How many lines in the records below contain the string "Content"? Case counts. Reply with the number only.

Saved data entries:

• • • • •

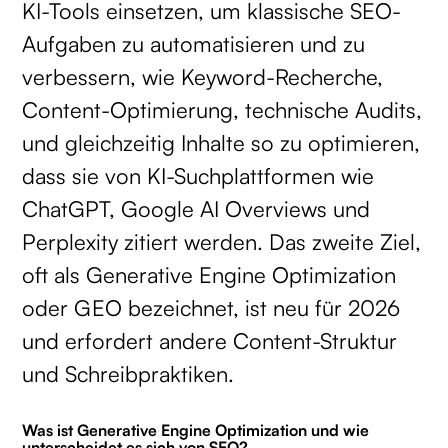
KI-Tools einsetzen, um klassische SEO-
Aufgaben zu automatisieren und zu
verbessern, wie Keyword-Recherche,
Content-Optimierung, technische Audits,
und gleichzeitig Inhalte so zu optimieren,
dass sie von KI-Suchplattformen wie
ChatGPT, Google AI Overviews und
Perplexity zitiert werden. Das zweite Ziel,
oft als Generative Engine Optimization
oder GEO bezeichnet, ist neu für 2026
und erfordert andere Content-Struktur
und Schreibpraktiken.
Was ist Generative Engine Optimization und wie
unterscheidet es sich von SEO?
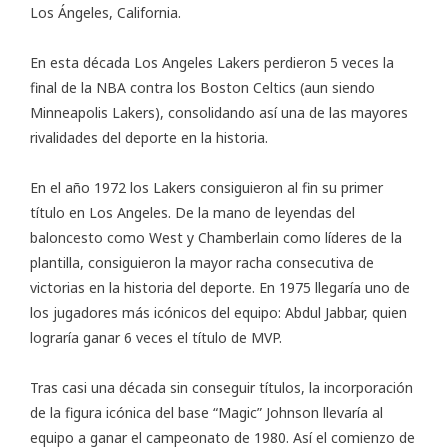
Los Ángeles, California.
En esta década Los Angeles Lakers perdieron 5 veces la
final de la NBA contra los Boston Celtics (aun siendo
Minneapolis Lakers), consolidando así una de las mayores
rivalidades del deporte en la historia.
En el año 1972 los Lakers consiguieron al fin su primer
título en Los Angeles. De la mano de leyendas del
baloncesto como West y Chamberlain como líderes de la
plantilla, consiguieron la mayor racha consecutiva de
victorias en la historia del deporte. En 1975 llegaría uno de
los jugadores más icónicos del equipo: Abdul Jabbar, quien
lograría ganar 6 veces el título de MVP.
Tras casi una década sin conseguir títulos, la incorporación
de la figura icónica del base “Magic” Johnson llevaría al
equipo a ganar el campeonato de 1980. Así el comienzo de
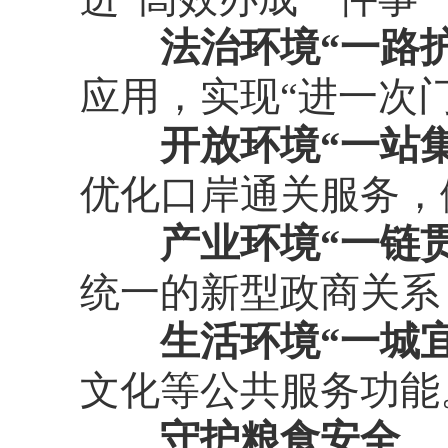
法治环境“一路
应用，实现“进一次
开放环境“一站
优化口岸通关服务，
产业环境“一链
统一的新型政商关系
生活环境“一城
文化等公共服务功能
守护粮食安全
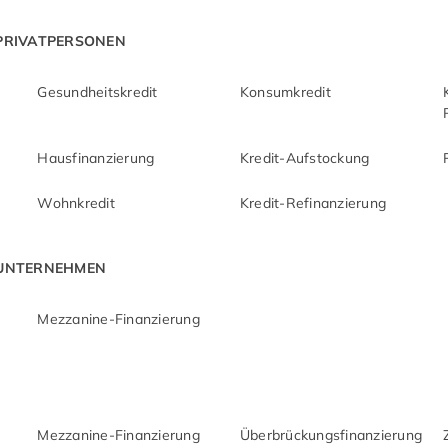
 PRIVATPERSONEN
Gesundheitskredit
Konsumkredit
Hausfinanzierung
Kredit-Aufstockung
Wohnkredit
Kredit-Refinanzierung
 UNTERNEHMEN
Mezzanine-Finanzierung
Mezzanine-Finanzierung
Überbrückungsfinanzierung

• • • • •

- **Solution**: 2